Job Opportunity
As a Senior Research Engineer, you will drive innovation in architecture development for cutting-edge models of various scales, including small, large, and multi-modal systems. This role requires expertise in video generation model architectures with a hands-on, research-driven approach. Your mission is to explore and implement novel techniques and algorithms that lead to groundbreaking advancements: data curation, strengthening baselines, identifying and resolving existing pre-training bottlenecks to push the limits of model performance.
Pioneer multimodal and video-centric research that moves fast and breaks ground, contributing directly to usable prototypes and scalable systems. You will design and implement novel AI architectures for multimodal language models, integrating text, visual, and audio modalities. Develop scalable training and inference pipelines optimized for large-scale multimodal datasets and distributed GPU systems across thousands of GPUs.
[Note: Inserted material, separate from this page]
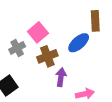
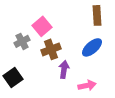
blue ellipse: (79, 43) -> (92, 47), moved

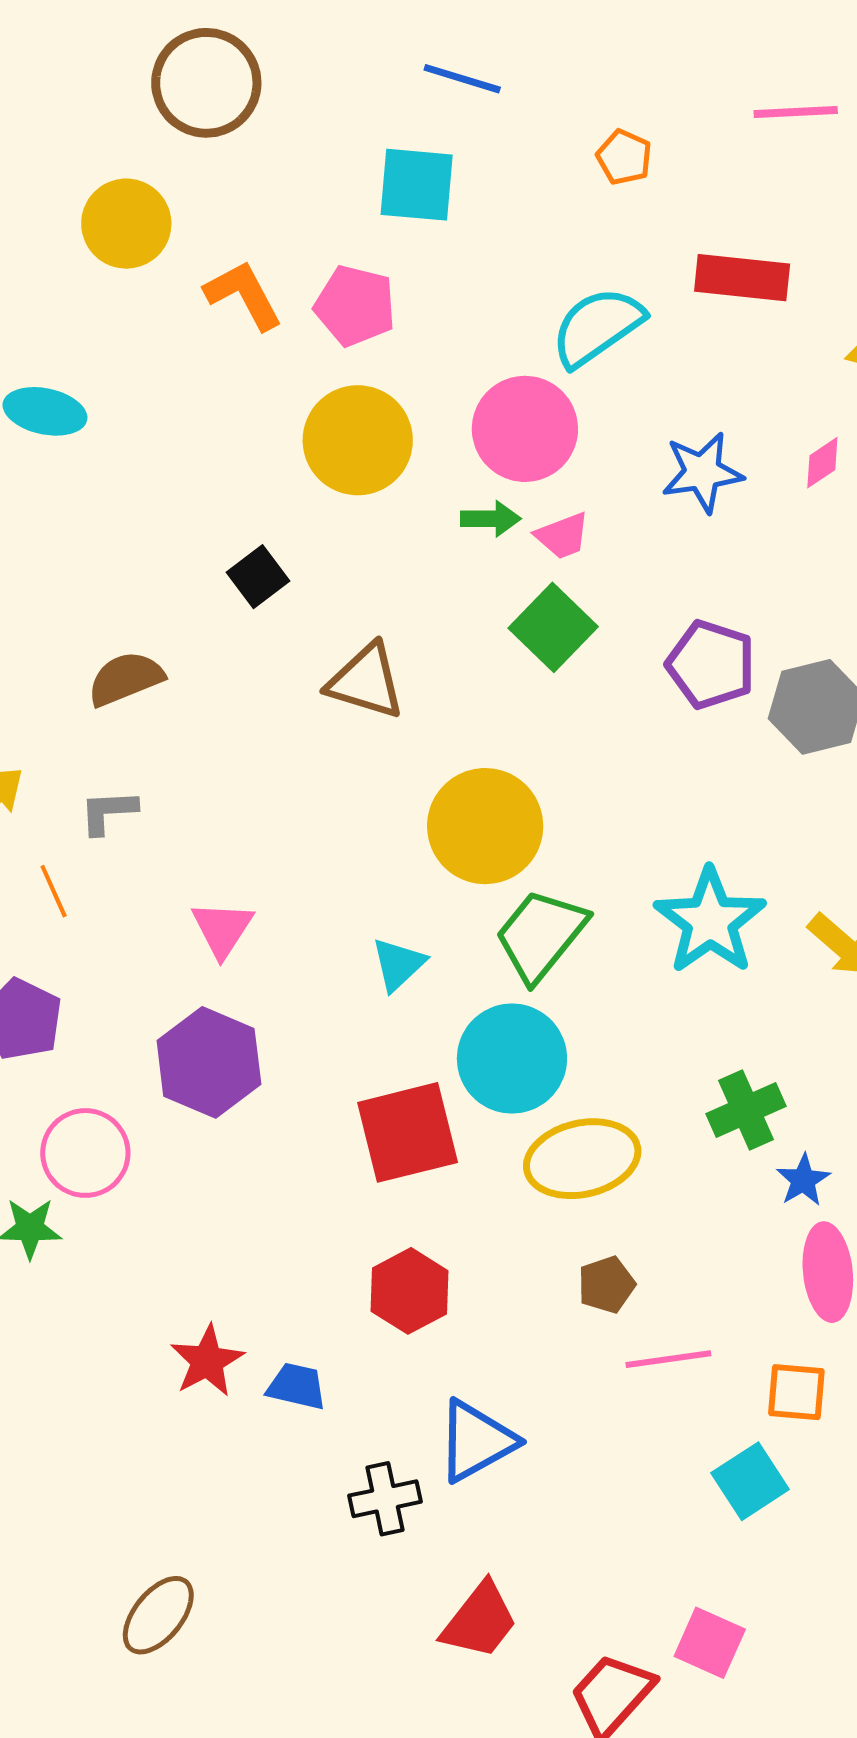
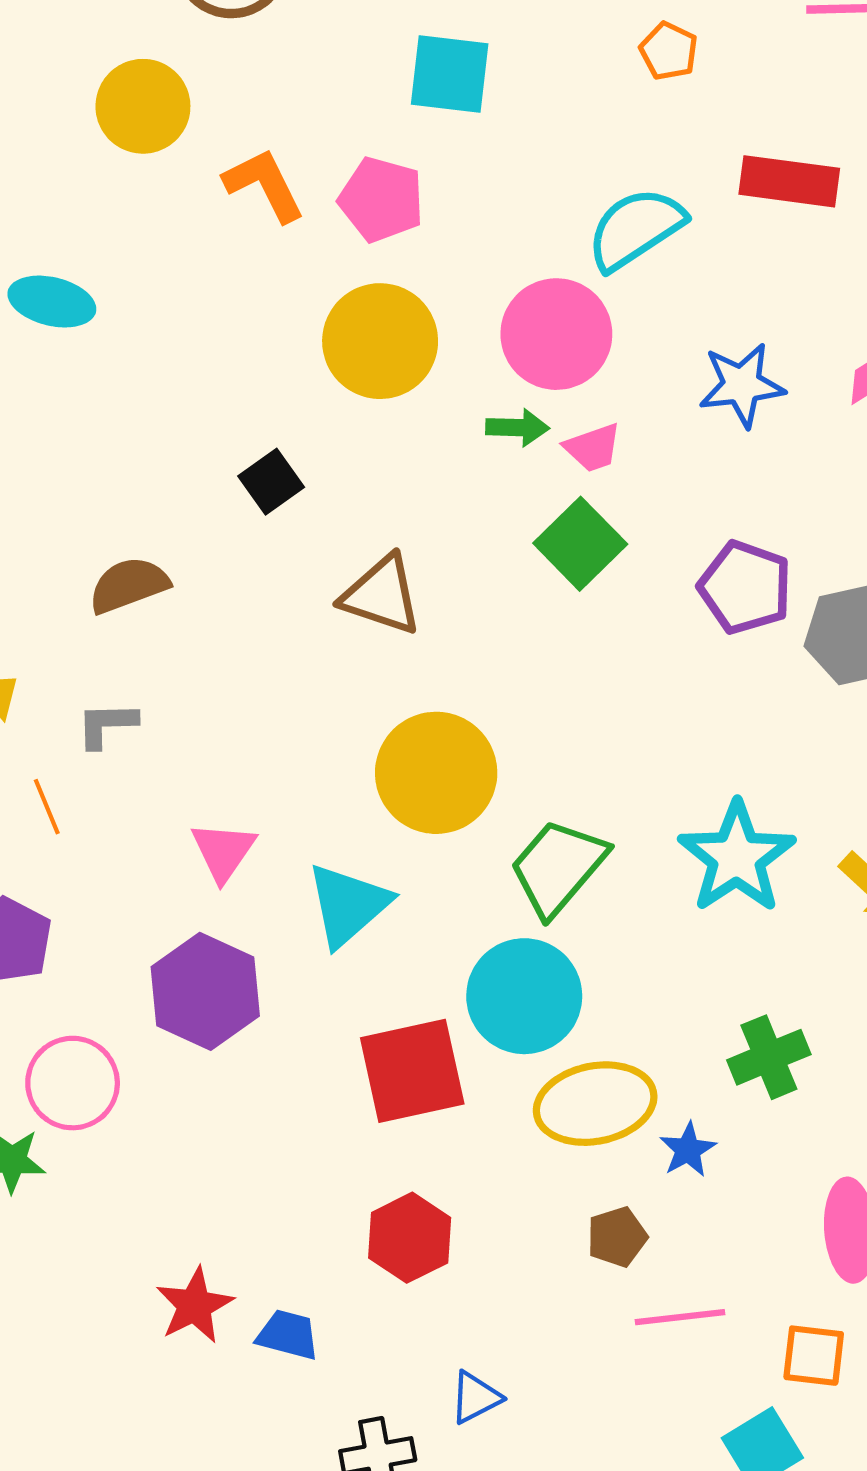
yellow circle: (485, 826) -> (436, 773), moved
cyan triangle: (398, 964) -> (348, 905), moved, size x1.5
blue star: (803, 1180) -> (688, 1150), moved
blue triangle: (476, 1441) -> (475, 1398), size x0.6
Optimize systems and algorithms for efficient data processing, model execution, and pipeline throughput. Build modular tools for preprocessing, analyzing, and managing multimodal data assets (e.g., images, video, text). Collaborate cross-functionally with research and engineering teams to translate cutting-edge model innovations into production-grade solutions. Prototype generative AI applications showcasing new capabilities of multimodal foundation models in real-world products. Develop benchmarking tools to rigorously evaluate model performance across diverse multimodal tasks.